Waisel David, Jackson Stephen, Fine Perry
Department of Anesthesia, Harvard Medical School, and Children's Hospital Boston, Boston, Massachusetts, USA.
Curr Opin Anaesthesiol. 2003 Apr;16(2):209-13. doi: 10.1097/00001503-200304000-00016.
There are significant misunderstandings about the management of perioperative do-not-resuscitate orders. This paper reviews some of the difficulties generated by the halting acceptance and inconsistent implementation of an ethically appropriate perioperative do-not-resuscitate policy that mandates reconsideration of existing do-not-resuscitate orders. It also offers strategies for empowerment of such a policy.

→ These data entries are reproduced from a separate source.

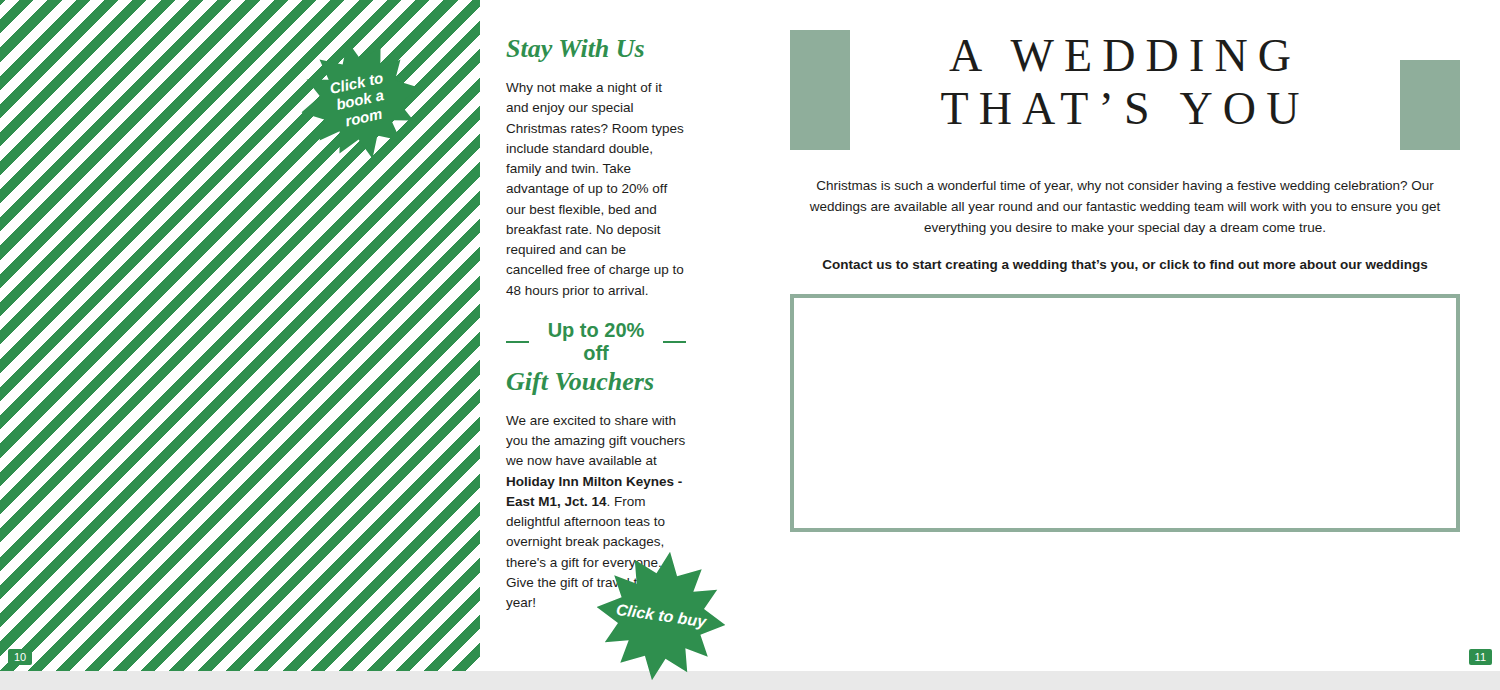Click to book a room 10
Stay With Us
Why not make a night of it and enjoy our special Christmas rates? Room types include standard double, family and twin. Take advantage of up to 20% off our best flexible, bed and breakfast rate. No deposit required and can be cancelled free of charge up to 48 hours prior to arrival.
Up to 20% off
Gift Vouchers
We are excited to share with you the amazing gift vouchers we now have available at Holiday Inn Milton Keynes - East M1, Jct. 14. From delightful afternoon teas to overnight break packages, there's a gift for everyone. Give the gift of travel this year!
Click to buy
A Wedding
That’s You
Christmas is such a wonderful time of year, why not consider having a festive wedding celebration? Our weddings are available all year round and our fantastic wedding team will work with you to ensure you get everything you desire to make your special day a dream come true.
Contact us to start creating a wedding that’s you, or click to find out more about our weddings
11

Recent advances in the ethical practice of anesthesiology have centered on determining and correcting why perioperative do-not-resuscitate policies are poorly accepted, and how to establish a hospital-wide adherence to such policies. Barriers to ethically appropriate application of perioperative do-not-resuscitate orders include differing values and misunderstandings between physicians and their patients - and also between anesthesiologists and other physicians - as well as medicolegal concerns. Policies should be designed and implemented at the level of the healthcare institution, and they must be sufficiently flexible to permit the tailoring of the perioperative do-not-resuscitate order to the autonomous choice of the patient. Such policies should state unambiguously that existing do-not-resuscitate orders are to be reevaluated, delineate responsibilities for reconsidering the do-not-resuscitate order, state available options, define necessary documentation, and list resources for help.
A well written perioperative do-not-resuscitate policy is essential for surmounting obstacles to a well functioning perioperative do-not-resuscitate system.
对于围手术期不进行心肺复苏医嘱的管理存在重大误解。本文回顾了因对一项符合伦理的围手术期不进行心肺复苏政策的勉强接受和不一致实施所产生的一些困难,该政策要求重新考虑现有的不进行心肺复苏医嘱。本文还提供了加强此类政策实施的策略。
麻醉学伦理实践的最新进展集中在确定和纠正围手术期不进行心肺复苏政策为何难以被接受,以及如何在全院范围内确保对这些政策的遵守。围手术期不进行心肺复苏医嘱在伦理上合理应用的障碍包括医生与患者之间以及麻醉医生与其他医生之间不同的价值观和误解,以及法医学方面的担忧。政策应在医疗机构层面制定和实施,并且必须足够灵活,以便根据患者的自主选择调整围手术期不进行心肺复苏医嘱。此类政策应明确规定要重新评估现有的不进行心肺复苏医嘱,界定重新考虑不进行心肺复苏医嘱的责任,说明可用选项,定义必要的文件记录,并列出求助资源。
一份精心撰写的围手术期不进行心肺复苏政策对于克服围手术期不进行心肺复苏系统良好运行的障碍至关重要。